Incremental Time Machine Backups of DevonThink Pro Databases

I’ve been using DT since, IIRC, DTnotes in 2004 but I remain unclear in general about Devonthink’s backup strategies. This question specifically regards how DT interacts with Time Machine.

There seems to be no confusion as to whether Time Machine will backup the entire database package but it is unclear to whether Time Machine will look inside the package of the database and only backup the changed files within. Further, I can’t tell if such an incremental backup will be properly restored as a coherent DT database.

Based on my recent experience, I believe Time Machine is trying to backup the entire package when even the smallest change is made.

Problem Story: In the past my DT databases where fairly small and mostly text files but after I decided to use tagging heavily, I moved gigs of data inside of various DT database (probably the majority of my work data) so that now some are in the tens of gigs in size. I used a combination of Carbon Copy Cloner and a custom unix kludge but neither were network based and I had an increasing tendency to forget to maintain them after moving to a laptop.
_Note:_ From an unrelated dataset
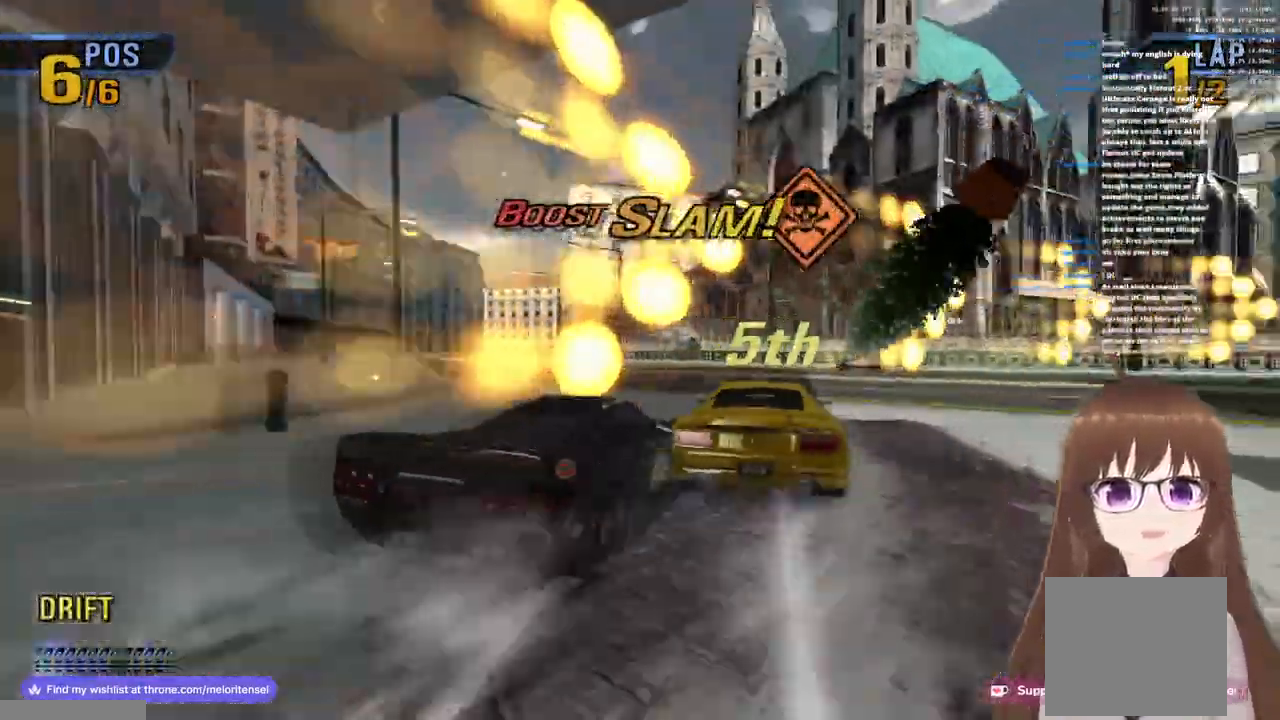
{"buttons": ["CROSS", "R1"], "left_stick": "right", "right_stick": "center", "events": [[100, "R1", "down"]]}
After a drive failure on the laptop, I decided to switch to Time Machine for its automatic nature and easy support for laptops.

I had problems backing up initially which led me to discover a failing hard drive. I cloned drive with CCC and then had the drive swapped out. I thought I had fixed the problem.

But while twice attempting an initial backup of a single drive of 230gb, I left it running overnight via direct ethernet and in the morning the backup reached the around 225gb and said it had only about 15minutes to go. Thinking everything was fine, I opened DT to do some work and 30 minutes later noticed that the Time Machine was still running. Only now it reported that it had backed up 235gb with ~250 pending. Worse the size of the pending continued to grow. The estimated time remaining always said “5 seconds.”

Using opensnoop and rwsnoop on backupd I saw that it was churning through and copying the entire DT databases I had opened. Since these databases were multigigabyte in size, backupd was trying to copy another ~30gb and, apparently tried to do so again, whenever I made the least change. Clearly, this was untenable in my case.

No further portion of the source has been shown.